Strengthened Balance Sheet: In January 2022, Aravive raised approximately $10.0 million from the sale of a pre-funded warrant to purchase 4,545,455 shares of the company’s common stock to Eshelman Ventures, LLC at a price of $2.20 per share, which was the consolidated closing bid price of the company’s common stock on The Nasdaq Global Select Market on December 31, 2021. Additionally, Fred Eshelman, Pharm.D., was appointed the Executive Chairman of Aravive, having served as the Non-Executive Chairman of the board since April 2020. In March 2022, the Company raised an additional approximately $10.0 million from the sale of common stock and a pre-funded warrant for an aggregate of a combination of 4,850,241 shares of the company’s common stock and pre-funded warrants to a single healthcare-focused institutional investor and Eshelman Ventures, LLC and issued warrants to purchase an additional aggregate of 4,850,241 shares of common stock in a registered direct offering priced at-the-market under Nasdaq rules. Combined, the additional capital infusions strengthen the Company’s financial position and fund operations as currently planned into 1Q’23.
First Quarter 2022 Financial Results
Revenue for the three months ended March 31, 2022 was $1.1 million compared with $0.3 million for the same period in 2021. Revenues were derived solely from the Company’s collaboration and license agreement with 3D Medicines, executed in November 2020 to develop and commercialize batiraxcept in oncology indications in Greater China.
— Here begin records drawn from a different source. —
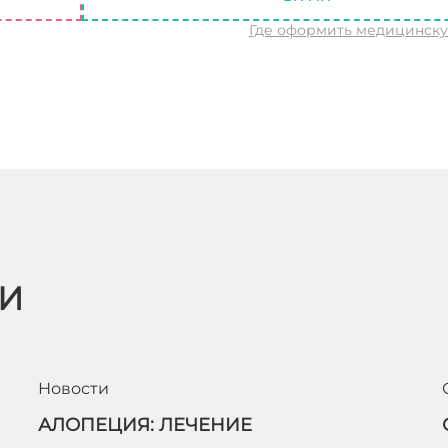
Где оформить медицинск
ЬИ
Новости
АЛОПЕЦИЯ: ЛЕЧЕНИЕ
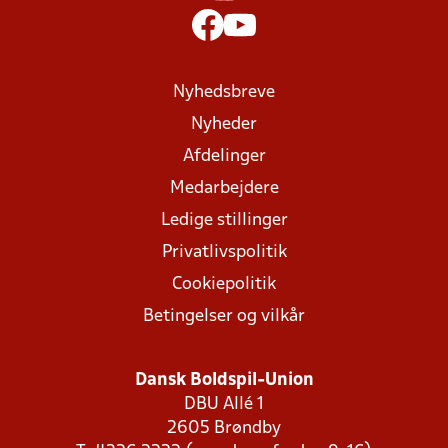
Nyhedsbreve
Nyheder
Afdelinger
Medarbejdere
Ledige stillinger
Privatlivspolitik
Cookiepolitik
Betingelser og vilkår
Dansk Boldspil-Union
DBU Allé 1
2605 Brøndby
Revenues represent a portion of initial signing and milestone payments received from 3D Medicines that is recognized at the time of the receipt and a portion of the payments that is deferred and recognized over the PROC trial period.

Total operating expenses for the three months ended March 31, 2022 were $16.1 million compared with $8.3 million for the same period in 2021. Total operating expenses for the three months ended March 31, 2022 included non-cash stock-based compensation expense of $0.6 million, compared to $0.5 million for the same period in 2021.

For the three months ended March 31, 2022, Aravive reported a net loss of $13.1 million, or $0.62 per share compared to a net loss of $8.0 million, or $0.44 per share for the same period in 2021.

Cash Position
As of March 31, 2022, cash and cash equivalents were $65.8 million, compared to $59.4 million as of December 31, 2021. In January 2022, Aravive announced an approximately $10.0 million investment by Eshelman Ventures and in March 2022, Aravive announced an additional approximately $10 million investment by a healthcare-focused institutional investor and Eshelman Ventures, LLC. The company anticipates that its current cash and cash equivalents will fund operating plans into 1Q’23.